Using the exact same data set for the two data tables, and leveraging the RetrieveStatistics method on the SqlConnection object allows us to get the ExecutionTime and BuffersSent statistics metrics for the calls to the same SELECT command, and just using the two different DataTable definitions as parameters and calling the SqlConnection object’s ResetStatistics method allows the execution stats to be cleared between tests.  

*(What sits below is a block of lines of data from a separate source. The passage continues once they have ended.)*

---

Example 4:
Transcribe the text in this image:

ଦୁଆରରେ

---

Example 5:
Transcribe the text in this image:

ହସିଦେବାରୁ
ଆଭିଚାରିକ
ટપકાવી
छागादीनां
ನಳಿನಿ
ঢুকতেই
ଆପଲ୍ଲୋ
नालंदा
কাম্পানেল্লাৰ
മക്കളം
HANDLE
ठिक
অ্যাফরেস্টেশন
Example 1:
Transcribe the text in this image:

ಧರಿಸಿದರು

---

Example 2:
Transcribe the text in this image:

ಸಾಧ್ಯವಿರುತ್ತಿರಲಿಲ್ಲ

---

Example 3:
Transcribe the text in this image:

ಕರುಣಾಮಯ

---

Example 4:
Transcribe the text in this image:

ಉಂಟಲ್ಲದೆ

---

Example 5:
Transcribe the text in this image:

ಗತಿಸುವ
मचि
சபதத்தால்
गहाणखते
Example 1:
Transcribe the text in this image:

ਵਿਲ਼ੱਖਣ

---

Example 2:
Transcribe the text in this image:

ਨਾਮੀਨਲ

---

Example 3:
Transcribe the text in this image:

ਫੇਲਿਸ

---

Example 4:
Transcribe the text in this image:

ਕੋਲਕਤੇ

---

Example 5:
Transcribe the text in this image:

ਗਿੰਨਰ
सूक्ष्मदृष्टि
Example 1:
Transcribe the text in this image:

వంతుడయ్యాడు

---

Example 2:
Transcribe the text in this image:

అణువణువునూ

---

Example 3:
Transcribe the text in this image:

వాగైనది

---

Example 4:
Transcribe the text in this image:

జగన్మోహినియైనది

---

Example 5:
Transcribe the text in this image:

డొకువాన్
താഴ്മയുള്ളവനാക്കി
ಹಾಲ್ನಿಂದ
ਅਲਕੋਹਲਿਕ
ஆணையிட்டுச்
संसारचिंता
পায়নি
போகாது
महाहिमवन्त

The GetSchemaTable definition specifies the MaxLength for each of the string columns correctly where GetTable just adds columns of type string that have a MaxLength value set to -1 resulting in 100 additional TDS buffers being sent for 861 rows of data in the table and a runtime of 158 milliseconds compared to only 250 buffers being sent for the strongly-typed DataTable definition and a run time of 111 milliseconds. While this might not seem like much in the grand scheme of things, this is a single call, single execution, and the accumulated impact over time for many thousands or millions of such executions is where the benefits begin to add up and have a noticeable impact on workload performance and throughput.

Where this really can make a difference is in cloud implementations where you are paying for more than just compute and storage resources. In addition to having the fixed costs of hardware resources for Azure VM, SQL Database, or AWS EC2 or RDS, there is an added cost for network traffic to and from the cloud that is tacked on to the billing for each month. Reducing the buffers going across the wire will lower the TCO for the solution over time, and the code changes required to implement this savings are relatively simple.